VR Has Come a Long Way
It may surprise some younger businesses, but Virtual Reality has been around for over twenty-five years. Getting its start in 1991, VR looked to be the future of technology, but in those days, the vehicle just wasn’t up to par for the challenge yet. Processing power, screen resolutions, and more all lacked the power, and bandwidth, we’re used to today. So the idea of VR seemed to disappear until a Kickstarter campaign brought about the Oculus Rift, which was soon purchased by Facebook, making VR a viable business topic today.
These new advances open up new worlds, so to speak – VR can bring us closer to visiting places that were once outside of our reach. A good example of this is the use of VR in education. Many schools are looking at VR to help provide students the ability to travel throughout the universe, immersing them in new learning environments to further their education engagement.
Buffalo Elementary in Davenport, Iowa is one such school who has recently become the first school in the country to incorporate VR into the Next Generation Standards Science Curriculum.
But it’s not just schools that benefit from VR. Businesses can also use VR/AR for a variety of reasons that evoke intellectual engagement and emotional connections.
With so many opportunities to use VR & AR, businesses should also take stock of how these technologies work within their own networks and the heavy need for bandwidth to power them.
Why Bandwidth is So Important
In 2016, telecom equipment manufacturing company Arris predicted that more and more consumers and businesses will want and need even more bandwidth to run applications like this. The CTO estimated that a virtual reality video game, running at 720p might require 50 Mbps, with a 4K VR game going up to 500 Mbps.
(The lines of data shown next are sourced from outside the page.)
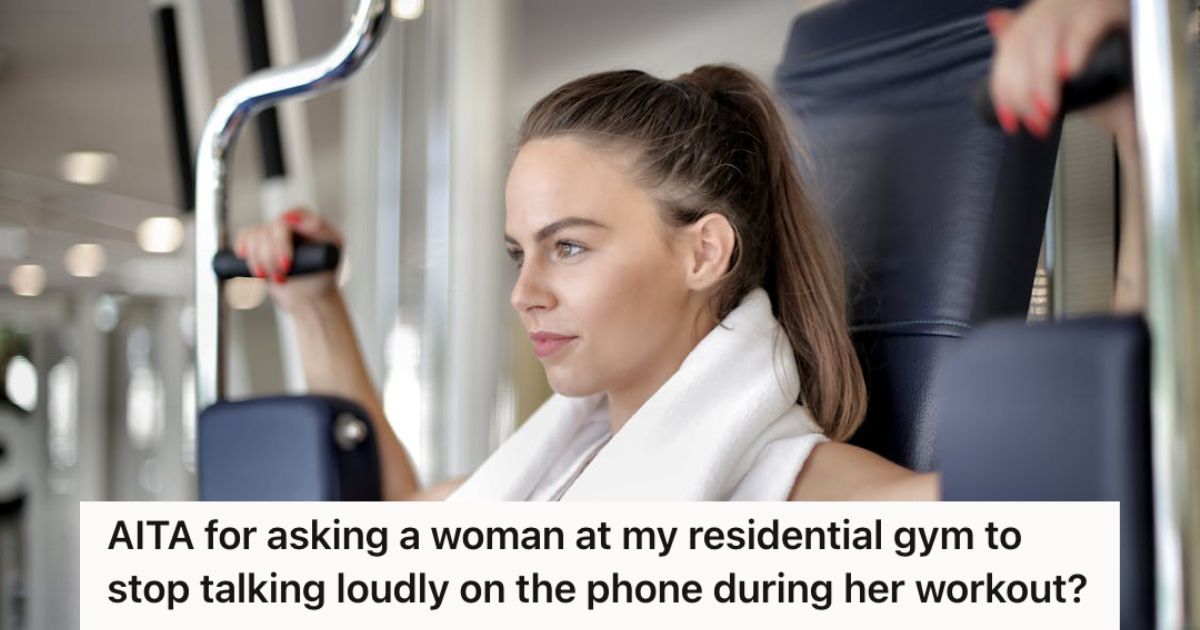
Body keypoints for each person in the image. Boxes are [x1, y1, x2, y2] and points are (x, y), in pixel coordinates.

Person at [234, 0, 1137, 501]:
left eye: (570, 248)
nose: (526, 292)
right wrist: (316, 305)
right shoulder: (553, 473)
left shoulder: (795, 491)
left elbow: (1096, 501)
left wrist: (1140, 135)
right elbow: (393, 531)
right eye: (520, 253)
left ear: (705, 252)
This might seem like a lot of broadband speed, but considering that even at a low resolution, a 360 degree experience would still need at least 25 Mbps for streaming and HD resolutions going upwards of 80-100 Mbps.
What most experts believe is that as VR and AR continue to grab headlines and interest, the need for faster bandwidth is paramount. Luckily, if your business is considering using VR, then Gigabit+ Fiber Solutions is the next step your business should take. Speed is an incredibly important component for VR and fiber-optic delivery is the latest in broadband technology capable of providing some of the fastest speeds within the industry.
Mediacom Business’ fiber “pipe” is highly secure and scalable – the symmetrical data throughput, both down-stream and up-stream, is there to support innovative technologies like this and allows businesses to integrate this usage within everyday operations.
VR and AR are still growing for both business and consumers; it’s a technology that can and will create a tremendous amount of opportunities in many industries – from education to finance - the capabilities are wide open. Will your business be taking advantage of Virtual or Augmented Reality and do you have the broadband path to get there?